* [TEXT SHOWN]
--- START ---

BMW South Africa has introduced a dual port export model involving the ports of Durban and Maputo in Mozambique because of the substantial increase in its production for the export market.

Grindrod Freight Services, which handles road freight logistics for BMW SA and is part of the listed integrated logistics service supplier company Grindrod, is the private operator of the concession for the Maputo car terminal and was instrumental in cementing the deal in Mozambique.

The domestic automotive industry has been critical in recent years about the service levels and cargo costs at South Africa’s ports but this does not appear to have contributed to BMW SA’s decision.

Bodo Donauer, BMW SA’s managing director, said yesterday that it had increased its production output with the introduction of a third shift towards the end of last year and its overall annual production would increase to more than 80 000 units this year from about 50 000 units.

“At the same time, the total number of BMW vehicles exported from South Africa will more than double from around 33 000 to almost 70 000 vehicles a year,” he said.

--- END ---

* [PROVIDED DATA]
--- START ---

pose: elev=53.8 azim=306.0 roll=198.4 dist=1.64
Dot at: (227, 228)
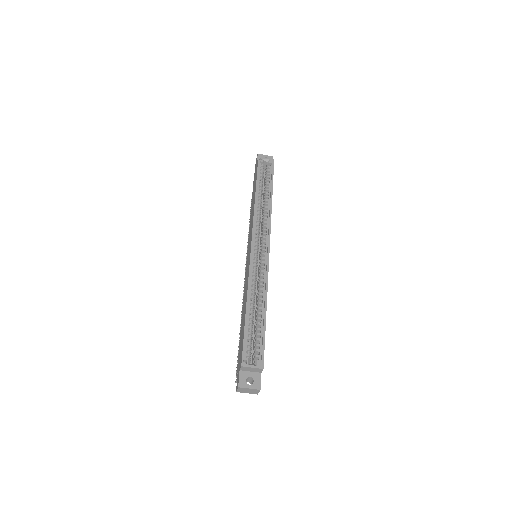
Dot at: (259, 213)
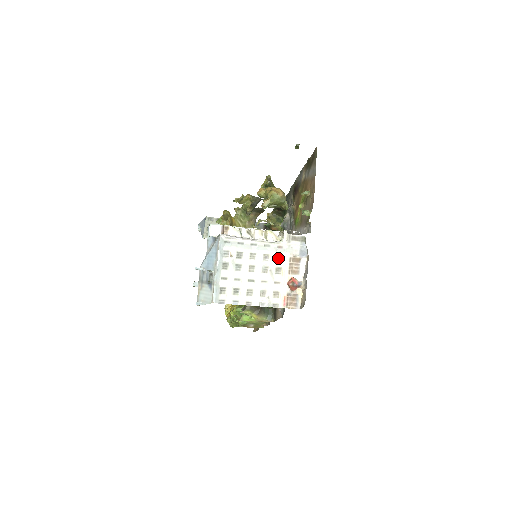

--- END ---

* [TO BE DONE]
Please summarize the text on BMW South Africa's exports in two sentences. The listing has nothing to do with the text on BMW South Africa's exports.

* [RESPONSE]
BMW South Africa has introduced a dual port export model using Durban and Maputo because its production for export has grown substantially, and Grindrod Freight Services, the private operator of the Maputo car terminal concession, helped secure the deal in Mozambique. Managing director Bodo Donauer said that after a third shift was added, annual production would rise from about 50 000 to more than 80 000 units this year, while exports would more than double from around 33 000 to almost 70 000 vehicles a year.